According to the article, here’s what happened. [Editor’s note – we have not yet been able to access the underlying opinino] Cynthia Sutherin, formerly an attorney in the Kane County Public Defender’s Office told colleagues that she had $5.2 million to fund her new law firm and had procured contracts with two cities to prosecute misdemeanors. Also according to the article, Sutherin promised colleageues to salaries and expensive cars in exchange for coming on board. When the firm that Sutherin had described failed to materialize, she claimed that she’d been diagnosed with cancer which prevented her from going through with starting a firm.
Though the article doesn’t so state, I’m guessing that Sutherin’s disgruntled colleagues turned her into the bar. The disciplinary arm of the court recommended a two year suspension but is allowing Sutherin to work as an attorney while she remains on probation and receives counseling and complies with other conditions of the court order.

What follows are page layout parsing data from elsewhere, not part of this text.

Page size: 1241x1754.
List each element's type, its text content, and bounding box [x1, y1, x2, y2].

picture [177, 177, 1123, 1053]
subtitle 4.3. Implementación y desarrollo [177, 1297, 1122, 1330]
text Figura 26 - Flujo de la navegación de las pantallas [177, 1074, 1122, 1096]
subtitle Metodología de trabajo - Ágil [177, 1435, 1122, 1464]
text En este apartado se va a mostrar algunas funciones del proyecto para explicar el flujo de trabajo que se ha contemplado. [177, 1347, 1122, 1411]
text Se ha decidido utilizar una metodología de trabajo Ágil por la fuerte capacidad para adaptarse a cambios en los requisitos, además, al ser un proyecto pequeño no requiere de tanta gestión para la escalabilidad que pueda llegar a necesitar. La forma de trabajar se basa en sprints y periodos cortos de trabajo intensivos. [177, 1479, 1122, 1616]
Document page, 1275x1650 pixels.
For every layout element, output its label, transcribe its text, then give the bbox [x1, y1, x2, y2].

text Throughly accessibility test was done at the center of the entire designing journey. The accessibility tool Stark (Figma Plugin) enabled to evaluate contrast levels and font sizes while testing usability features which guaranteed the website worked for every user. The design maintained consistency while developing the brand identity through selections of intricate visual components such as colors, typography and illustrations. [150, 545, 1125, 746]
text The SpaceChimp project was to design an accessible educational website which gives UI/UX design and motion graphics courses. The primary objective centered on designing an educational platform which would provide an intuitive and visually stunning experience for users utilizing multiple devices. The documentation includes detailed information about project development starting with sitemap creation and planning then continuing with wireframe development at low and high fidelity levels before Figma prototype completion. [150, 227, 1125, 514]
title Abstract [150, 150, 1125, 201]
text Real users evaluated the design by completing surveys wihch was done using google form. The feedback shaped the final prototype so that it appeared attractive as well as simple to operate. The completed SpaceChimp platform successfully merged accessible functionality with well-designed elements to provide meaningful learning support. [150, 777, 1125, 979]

I have to admit that I’m not quite sure how Sutherin’s conduct reached the disciplinary level to begin with. When employers want to make hires, we often exaggerate – for example, if I want to hire a law clerk, I’ll focus on the interesting and exciting matters that my firm handles and avoid details of the grunt work that a clerk will likely receive. Now, Sutherin’s exaggerations appear to have been outright lies – but where do lawyers cross that line from puffery to falsehood? And why should the the bar draw that line anyway in situations where clients aren’t involved. Personally, I view bar intervention as warranted only where an attorney’s lies in a non-client context are of such a pathological nature or comprise part of a constant pattern of deception that they can be used as evidence that the attorney is so prone to dishonest conduct that he or she would eventually do harm to a client.
But here’s my real beef. If dishonesty, outside the context of an attorney-client relationship is grounds for disbarment, why isn’t greed and incompetence? After all, what were those lawyers who left their job thinking when a former public defender claimed to have $5.2 million to start a firm? Did those lawyers think it was a wise business move to work for an attorney who offered to buy them them BMW’s rather than reinvesting the money back in the firm? Did the lawyers ask whether Sutherin had a business plan for further growth of the firm or office space or even a website? Were they at all concerned that a former public defender who I’m assuming had no previous experience running a law firm would be capable of launching a practice that would succeed from the start? Did they try to negotiate some kind of written employment agreement? At best, the duped attorneys were guilty of simple incompetence in failing to protect their own interests and at worst, of allowing the lure of fancy cars and high salaries to obscure their good judgment. Surely, we don’t want that kind of attorney in practice any more than a dishonest one. So why weren’t those attorneys subject to discipline also?
As a final note, if you read between the lines (something that we at MyShingle do for you!) this article reveals an important lesson for attorneys starting out on their own. As you investigate your options in solo practice, you may be confronted by unscrupulous attorneys who’ll promise all kinds of overflow work if you rent the pricy office in their suite or will offer you a “sure thing” contingency (in exchange for a 20% referral fee) that turns out to be a dog. Examine all of the possibilities that come your way as diligently and thoroughly as if you were doing it for your client. If an opportunity sounds too good to be true – as was the case here – sadly, it probably is.